Collected data:
***

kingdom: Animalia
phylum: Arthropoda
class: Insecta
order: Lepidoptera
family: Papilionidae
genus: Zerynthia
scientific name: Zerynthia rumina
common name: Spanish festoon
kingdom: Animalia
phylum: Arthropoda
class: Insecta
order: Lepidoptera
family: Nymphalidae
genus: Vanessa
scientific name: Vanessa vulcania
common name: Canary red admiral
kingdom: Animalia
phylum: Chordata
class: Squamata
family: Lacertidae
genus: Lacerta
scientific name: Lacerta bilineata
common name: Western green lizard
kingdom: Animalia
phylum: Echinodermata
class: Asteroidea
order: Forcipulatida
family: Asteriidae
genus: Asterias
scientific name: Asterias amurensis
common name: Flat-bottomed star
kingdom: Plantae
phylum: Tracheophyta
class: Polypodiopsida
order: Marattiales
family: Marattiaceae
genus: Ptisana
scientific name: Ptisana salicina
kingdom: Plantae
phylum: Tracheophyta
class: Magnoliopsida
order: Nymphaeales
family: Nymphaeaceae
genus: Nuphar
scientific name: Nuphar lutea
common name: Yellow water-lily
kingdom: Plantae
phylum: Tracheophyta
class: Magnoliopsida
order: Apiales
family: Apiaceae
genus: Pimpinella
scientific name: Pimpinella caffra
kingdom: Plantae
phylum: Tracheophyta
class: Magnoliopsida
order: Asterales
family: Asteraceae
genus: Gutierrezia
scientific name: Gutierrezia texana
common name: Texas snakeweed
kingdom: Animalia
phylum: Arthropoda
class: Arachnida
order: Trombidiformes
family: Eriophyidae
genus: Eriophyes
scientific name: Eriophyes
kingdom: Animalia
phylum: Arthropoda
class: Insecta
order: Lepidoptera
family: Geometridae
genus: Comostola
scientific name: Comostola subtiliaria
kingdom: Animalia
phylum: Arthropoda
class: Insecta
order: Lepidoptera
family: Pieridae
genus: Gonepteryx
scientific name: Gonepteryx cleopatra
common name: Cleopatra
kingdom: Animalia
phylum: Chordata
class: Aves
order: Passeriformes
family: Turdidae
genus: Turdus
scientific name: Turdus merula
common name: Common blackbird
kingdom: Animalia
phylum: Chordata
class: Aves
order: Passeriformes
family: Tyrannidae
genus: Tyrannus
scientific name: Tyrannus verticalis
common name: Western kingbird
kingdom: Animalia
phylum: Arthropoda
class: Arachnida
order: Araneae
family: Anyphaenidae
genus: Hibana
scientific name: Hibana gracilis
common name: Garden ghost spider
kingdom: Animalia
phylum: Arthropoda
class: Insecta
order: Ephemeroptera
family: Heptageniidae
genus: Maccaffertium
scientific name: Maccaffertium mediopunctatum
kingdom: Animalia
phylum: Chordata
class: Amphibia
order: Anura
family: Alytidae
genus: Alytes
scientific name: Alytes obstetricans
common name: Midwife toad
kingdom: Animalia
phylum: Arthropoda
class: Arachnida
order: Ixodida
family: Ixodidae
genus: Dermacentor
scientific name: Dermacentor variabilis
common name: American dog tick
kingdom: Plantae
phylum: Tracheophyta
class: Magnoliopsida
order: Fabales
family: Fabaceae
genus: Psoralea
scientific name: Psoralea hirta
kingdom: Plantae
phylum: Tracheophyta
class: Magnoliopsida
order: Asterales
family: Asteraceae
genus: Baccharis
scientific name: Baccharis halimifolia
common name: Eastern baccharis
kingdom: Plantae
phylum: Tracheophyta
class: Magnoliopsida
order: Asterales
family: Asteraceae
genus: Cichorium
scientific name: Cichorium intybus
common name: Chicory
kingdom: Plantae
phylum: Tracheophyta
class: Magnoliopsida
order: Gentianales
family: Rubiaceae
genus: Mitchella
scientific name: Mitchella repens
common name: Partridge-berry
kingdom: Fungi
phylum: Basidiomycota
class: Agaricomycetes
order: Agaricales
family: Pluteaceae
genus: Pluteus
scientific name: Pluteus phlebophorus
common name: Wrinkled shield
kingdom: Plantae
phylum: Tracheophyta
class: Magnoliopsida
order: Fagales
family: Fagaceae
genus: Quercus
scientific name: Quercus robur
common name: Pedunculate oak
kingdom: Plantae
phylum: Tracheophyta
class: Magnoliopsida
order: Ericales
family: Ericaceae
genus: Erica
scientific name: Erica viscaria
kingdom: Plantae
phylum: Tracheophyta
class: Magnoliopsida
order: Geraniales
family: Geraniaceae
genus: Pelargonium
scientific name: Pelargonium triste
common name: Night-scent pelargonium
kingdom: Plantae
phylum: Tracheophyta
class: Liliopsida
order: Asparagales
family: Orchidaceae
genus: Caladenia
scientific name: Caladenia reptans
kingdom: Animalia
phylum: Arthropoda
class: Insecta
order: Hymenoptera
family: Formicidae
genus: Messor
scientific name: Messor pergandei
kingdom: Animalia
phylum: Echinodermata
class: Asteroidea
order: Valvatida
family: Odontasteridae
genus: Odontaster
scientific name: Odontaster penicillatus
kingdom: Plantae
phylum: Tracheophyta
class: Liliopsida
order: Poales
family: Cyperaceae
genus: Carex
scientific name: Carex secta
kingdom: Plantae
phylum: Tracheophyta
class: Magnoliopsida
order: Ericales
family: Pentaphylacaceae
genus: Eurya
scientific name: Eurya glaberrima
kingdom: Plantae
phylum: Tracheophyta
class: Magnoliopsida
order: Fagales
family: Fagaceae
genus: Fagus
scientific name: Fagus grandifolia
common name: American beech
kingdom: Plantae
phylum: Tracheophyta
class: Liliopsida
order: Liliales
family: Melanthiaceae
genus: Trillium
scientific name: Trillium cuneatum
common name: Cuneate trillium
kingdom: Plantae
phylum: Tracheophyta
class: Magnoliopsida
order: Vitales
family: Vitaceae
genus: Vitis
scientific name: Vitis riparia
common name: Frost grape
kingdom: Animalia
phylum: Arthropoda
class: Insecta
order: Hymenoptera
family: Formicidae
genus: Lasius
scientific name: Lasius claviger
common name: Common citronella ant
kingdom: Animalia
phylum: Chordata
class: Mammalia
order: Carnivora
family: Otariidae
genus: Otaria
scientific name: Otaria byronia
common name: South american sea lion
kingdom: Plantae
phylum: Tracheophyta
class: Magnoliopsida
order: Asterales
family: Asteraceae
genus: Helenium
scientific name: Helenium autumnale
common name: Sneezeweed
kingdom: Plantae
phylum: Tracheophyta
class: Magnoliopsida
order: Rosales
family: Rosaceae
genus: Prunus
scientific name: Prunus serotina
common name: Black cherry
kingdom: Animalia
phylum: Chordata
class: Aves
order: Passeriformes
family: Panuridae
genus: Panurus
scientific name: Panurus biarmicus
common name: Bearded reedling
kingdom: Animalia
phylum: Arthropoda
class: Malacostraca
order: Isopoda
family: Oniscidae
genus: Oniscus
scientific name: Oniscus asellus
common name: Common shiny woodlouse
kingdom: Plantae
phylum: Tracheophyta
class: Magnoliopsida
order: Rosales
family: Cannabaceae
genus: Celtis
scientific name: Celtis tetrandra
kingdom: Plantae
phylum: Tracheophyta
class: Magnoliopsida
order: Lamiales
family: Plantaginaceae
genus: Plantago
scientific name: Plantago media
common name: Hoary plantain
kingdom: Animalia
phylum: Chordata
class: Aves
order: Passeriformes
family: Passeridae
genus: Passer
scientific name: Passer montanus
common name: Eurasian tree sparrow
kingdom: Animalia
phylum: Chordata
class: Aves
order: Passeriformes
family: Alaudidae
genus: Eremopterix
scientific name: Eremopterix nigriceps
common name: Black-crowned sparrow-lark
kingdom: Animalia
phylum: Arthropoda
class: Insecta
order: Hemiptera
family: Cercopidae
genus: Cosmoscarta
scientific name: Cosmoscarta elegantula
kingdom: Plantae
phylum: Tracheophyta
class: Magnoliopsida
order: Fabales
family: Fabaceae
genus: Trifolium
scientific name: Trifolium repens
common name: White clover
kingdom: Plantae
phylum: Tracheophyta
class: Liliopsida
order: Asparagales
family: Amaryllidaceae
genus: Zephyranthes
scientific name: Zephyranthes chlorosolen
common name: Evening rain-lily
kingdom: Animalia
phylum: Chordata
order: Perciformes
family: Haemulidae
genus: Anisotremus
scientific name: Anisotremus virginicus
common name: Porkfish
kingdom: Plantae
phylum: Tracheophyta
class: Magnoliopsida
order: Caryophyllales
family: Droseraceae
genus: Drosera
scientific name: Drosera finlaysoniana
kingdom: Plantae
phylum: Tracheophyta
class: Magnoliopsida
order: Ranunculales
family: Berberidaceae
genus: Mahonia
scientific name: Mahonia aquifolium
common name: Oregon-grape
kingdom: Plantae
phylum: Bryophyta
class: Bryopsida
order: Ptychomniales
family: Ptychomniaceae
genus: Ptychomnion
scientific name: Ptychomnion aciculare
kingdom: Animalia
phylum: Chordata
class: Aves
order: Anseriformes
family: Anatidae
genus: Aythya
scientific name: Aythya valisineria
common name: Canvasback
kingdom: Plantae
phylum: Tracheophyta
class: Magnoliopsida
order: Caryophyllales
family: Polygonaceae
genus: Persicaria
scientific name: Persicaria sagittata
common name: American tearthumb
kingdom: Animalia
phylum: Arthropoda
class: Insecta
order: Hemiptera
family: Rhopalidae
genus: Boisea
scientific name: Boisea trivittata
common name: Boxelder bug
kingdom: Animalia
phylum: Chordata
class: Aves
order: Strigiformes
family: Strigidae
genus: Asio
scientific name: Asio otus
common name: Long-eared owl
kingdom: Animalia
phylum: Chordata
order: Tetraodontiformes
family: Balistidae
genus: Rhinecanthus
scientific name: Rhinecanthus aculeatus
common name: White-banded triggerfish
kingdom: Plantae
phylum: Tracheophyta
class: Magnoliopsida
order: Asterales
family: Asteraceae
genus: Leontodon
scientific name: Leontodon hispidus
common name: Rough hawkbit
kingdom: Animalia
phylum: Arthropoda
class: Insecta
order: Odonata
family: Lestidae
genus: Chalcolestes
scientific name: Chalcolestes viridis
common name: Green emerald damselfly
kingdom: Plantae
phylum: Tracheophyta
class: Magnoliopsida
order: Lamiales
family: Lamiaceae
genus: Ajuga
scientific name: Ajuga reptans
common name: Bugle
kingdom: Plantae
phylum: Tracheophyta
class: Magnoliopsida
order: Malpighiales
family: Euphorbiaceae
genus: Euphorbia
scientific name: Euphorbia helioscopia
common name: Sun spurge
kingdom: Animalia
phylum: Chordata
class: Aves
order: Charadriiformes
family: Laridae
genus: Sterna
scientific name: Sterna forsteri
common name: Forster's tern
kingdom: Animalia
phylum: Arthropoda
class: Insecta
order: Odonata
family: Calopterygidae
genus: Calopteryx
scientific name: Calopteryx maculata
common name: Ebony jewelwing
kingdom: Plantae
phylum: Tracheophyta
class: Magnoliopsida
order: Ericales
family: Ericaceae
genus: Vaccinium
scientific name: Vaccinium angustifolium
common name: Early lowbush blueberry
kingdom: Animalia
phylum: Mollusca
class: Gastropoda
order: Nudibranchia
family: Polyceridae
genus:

***

• _TASK BRIEF_: Rewrite the entries starting at the line containing "common name: Texas snakeweed" and ending at the line containing "common name: Midwife toad", changing every "scientific name" to "Latin name" and keeping everything else the same.

• _RESPONSE TO THE TASK_:
common name: Texas snakeweed
kingdom: Animalia
phylum: Arthropoda
class: Arachnida
order: Trombidiformes
family: Eriophyidae
genus: Eriophyes
Latin name: Eriophyes
kingdom: Animalia
phylum: Arthropoda
class: Insecta
order: Lepidoptera
family: Geometridae
genus: Comostola
Latin name: Comostola subtiliaria
kingdom: Animalia
phylum: Arthropoda
class: Insecta
order: Lepidoptera
family: Pieridae
genus: Gonepteryx
Latin name: Gonepteryx cleopatra
common name: Cleopatra
kingdom: Animalia
phylum: Chordata
class: Aves
order: Passeriformes
family: Turdidae
genus: Turdus
Latin name: Turdus merula
common name: Common blackbird
kingdom: Animalia
phylum: Chordata
class: Aves
order: Passeriformes
family: Tyrannidae
genus: Tyrannus
Latin name: Tyrannus verticalis
common name: Western kingbird
kingdom: Animalia
phylum: Arthropoda
class: Arachnida
order: Araneae
family: Anyphaenidae
genus: Hibana
Latin name: Hibana gracilis
common name: Garden ghost spider
kingdom: Animalia
phylum: Arthropoda
class: Insecta
order: Ephemeroptera
family: Heptageniidae
genus: Maccaffertium
Latin name: Maccaffertium mediopunctatum
kingdom: Animalia
phylum: Chordata
class: Amphibia
order: Anura
family: Alytidae
genus: Alytes
Latin name: Alytes obstetricans
common name: Midwife toad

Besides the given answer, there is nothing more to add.